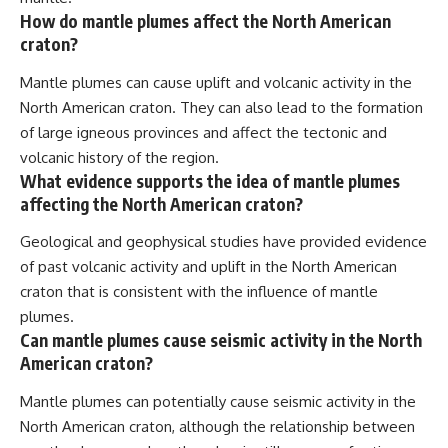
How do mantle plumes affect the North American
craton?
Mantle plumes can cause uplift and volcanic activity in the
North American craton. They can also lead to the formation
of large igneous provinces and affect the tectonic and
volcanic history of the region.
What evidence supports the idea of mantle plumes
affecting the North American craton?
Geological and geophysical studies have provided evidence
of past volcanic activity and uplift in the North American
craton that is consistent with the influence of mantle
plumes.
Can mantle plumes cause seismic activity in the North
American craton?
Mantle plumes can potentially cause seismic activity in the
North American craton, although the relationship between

====

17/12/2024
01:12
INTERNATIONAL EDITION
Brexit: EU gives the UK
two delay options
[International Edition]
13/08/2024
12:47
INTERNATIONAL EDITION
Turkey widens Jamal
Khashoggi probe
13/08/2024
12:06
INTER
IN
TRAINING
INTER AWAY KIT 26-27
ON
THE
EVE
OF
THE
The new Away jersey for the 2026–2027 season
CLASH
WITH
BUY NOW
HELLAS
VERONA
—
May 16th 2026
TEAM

====

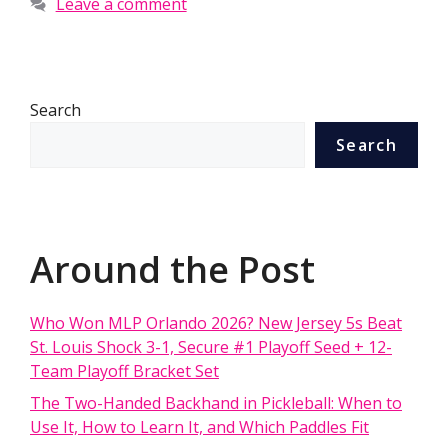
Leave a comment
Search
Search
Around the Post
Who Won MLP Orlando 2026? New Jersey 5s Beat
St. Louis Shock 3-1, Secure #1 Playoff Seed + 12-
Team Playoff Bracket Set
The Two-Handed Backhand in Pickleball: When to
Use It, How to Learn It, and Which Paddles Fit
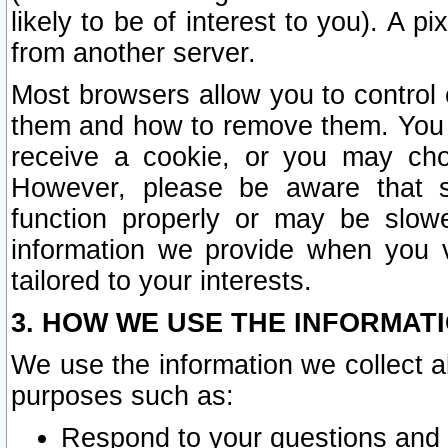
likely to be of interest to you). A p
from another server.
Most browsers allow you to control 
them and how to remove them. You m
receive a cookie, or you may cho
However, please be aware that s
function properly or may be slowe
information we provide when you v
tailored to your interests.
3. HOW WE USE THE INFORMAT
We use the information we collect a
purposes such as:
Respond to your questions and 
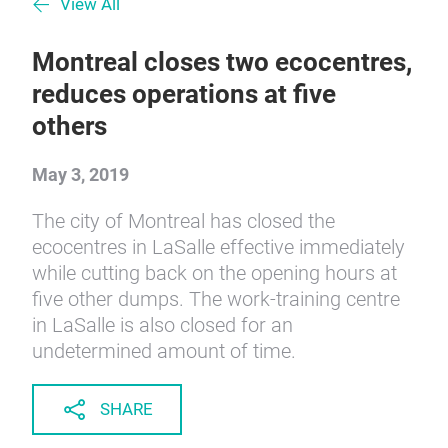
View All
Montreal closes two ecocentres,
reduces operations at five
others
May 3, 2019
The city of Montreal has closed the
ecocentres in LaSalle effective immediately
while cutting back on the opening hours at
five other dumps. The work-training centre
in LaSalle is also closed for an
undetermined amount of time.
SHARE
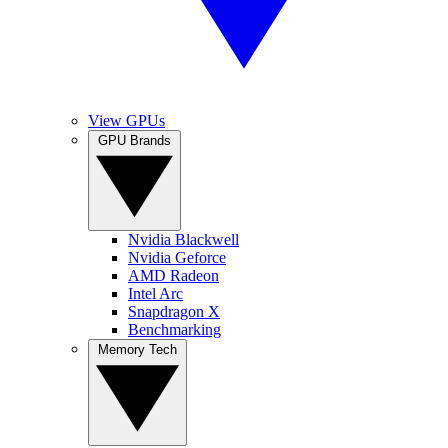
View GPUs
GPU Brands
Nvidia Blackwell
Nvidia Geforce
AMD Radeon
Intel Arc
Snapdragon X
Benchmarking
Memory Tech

====

- **AIM OF THE EXERCISE**
Copy the lines from the line with "How do mantle" to the line with "North American craton, although" verbatim, both included.

- **OUTPUT**
How do mantle plumes affect the North American
craton?
Mantle plumes can cause uplift and volcanic activity in the
North American craton. They can also lead to the formation
of large igneous provinces and affect the tectonic and
volcanic history of the region.
What evidence supports the idea of mantle plumes
affecting the North American craton?
Geological and geophysical studies have provided evidence
of past volcanic activity and uplift in the North American
craton that is consistent with the influence of mantle
plumes.
Can mantle plumes cause seismic activity in the North
American craton?
Mantle plumes can potentially cause seismic activity in the
North American craton, although the relationship between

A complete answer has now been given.